### [STUDY QUESTIONS]
[1] Answer these questions using the abstract on adenosine deaminase in ALS.
(a) How many potential energy substrates were used to measure rates of reduced nicotinamide adenine dinucleotide production?
(b) Which enzyme's reduction causes the adenosine to inosine deamination defect?
(c) What supplementation bypassed that defect and increased motor neuron survival in co-cultures?
[2] Pick up the abstract on adenosine deaminase in ALS after its final sentence, and keep writing.

### [PASSAGE TO READ]
Astrocyte adenosine deaminase loss increases motor neuron toxicity in amyotrophic lateral sclerosis

Abstract

As clinical evidence supports a negative impact of dysfunctional energy metabolism on the disease progression in amyotrophic lateral sclerosis, it is vital to understand how the energy metabolic pathways are altered and whether they can be restored to slow disease progression. Possible approaches include increasing or rerouting catabolism of alternative fuel sources to supplement the glycolytic and mitochondrial pathways such as glycogen, ketone bodies and nucleosides. To analyse the basis of the catabolic defect in amyotrophic lateral sclerosis we used a novel phenotypic metabolic array. We profiled fibroblasts and induced neuronal progenitor-derived human induced astrocytes from C9orf72 amyotrophic lateral sclerosis patients compared to normal controls, measuring the rates of production of reduced nicotinamide adenine dinucleotides from 91 potential energy substrates. This approach shows for the first time that C9orf72 human induced astrocytes and fibroblasts have an adenosine to inosine deamination defect caused by reduction of adenosine deaminase, which is also observed in induced astrocytes from sporadic patients. Patient-derived induced astrocyte lines were more susceptible to adenosine-induced toxicity, which could be mimicked by inhibiting adenosine deaminase in control lines. Furthermore, adenosine deaminase inhibition in control induced astrocytes led to increased motor neuron toxicity in co-cultures, similar to the levels observed with patient derived induced astrocytes. Bypassing metabolically the adenosine deaminase defect by inosine supplementation was beneficial bioenergetically in vitro, increasing glycolytic energy output and leading to an increase in motor neuron survival in co-cultures with induced astrocytes. Inosine supplementation, in combination with modulation of the level of adenosine deaminase may represent a beneficial therapeutic approach to evaluate in patients with amyotrophic lateral sclerosis.

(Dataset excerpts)

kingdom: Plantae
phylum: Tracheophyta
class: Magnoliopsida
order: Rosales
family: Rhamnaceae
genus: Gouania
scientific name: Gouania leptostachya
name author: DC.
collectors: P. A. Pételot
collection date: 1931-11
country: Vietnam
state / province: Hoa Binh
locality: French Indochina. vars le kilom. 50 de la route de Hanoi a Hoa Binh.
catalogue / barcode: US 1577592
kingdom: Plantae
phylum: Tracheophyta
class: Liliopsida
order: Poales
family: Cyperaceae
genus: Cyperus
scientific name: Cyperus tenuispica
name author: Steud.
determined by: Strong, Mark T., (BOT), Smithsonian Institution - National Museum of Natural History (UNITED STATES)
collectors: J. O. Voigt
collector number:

### [RESPONSES FOR EACH TASK]
[1]
(a) 91
(b) Adenosine deaminase
(c) Inosine supplementation

[2]
Keywords: C9orf72; ALS; metabolism: inosine: adenosine deaminase.

Figure 1

NADH production kinetic analysis of the top hits from the fibroblast and astrocyte phenotypic metabolic screen. (A) NADH production in fibroblasts with d-fructose as the sole energy source. (B) NADH production in fibroblasts with adenosine as the sole energy source. (C) NADH production in fibroblasts with inosine as the sole energy source. (D) NADH production in induced astrocytes (iAstrocytes) with d-fructose as the sole energy source. (E) NADH production in induced astrocytes with adenosine as the sole energy source. (F) NADH production in induced astrocytes with inosine as the sole energy source. Controls depicted in black and C9orf72 patients in orange. Fibroblast NADH production was measured using a BMG PHERAstar plate reader taking absorbance readings every 15 min over a 6-h period. Induced astrocyte NADH production was measured using an OmniLog^™ metabolic profiling system, taking readings every 5 min over a 6-h period. Data presented as mean with standard error, for eight controls and six patients in triplicate for the fibroblasts and three controls and three patients for the induced astrocytes in triplicate. Background intensity values were subtracted from raw data values before being normalized to cell number (by Cyquant analysis). To detect differences in NADH production between controls and patients, two-way ANOVA, with Sidak post-test, area under the curve (AUC) and initial rate analysis by linear regression was performed. *P ≤ 0.05, multiple consecutive significant time points are represented as arrows. For all AUC and rate analyses see Supplementary Table 3.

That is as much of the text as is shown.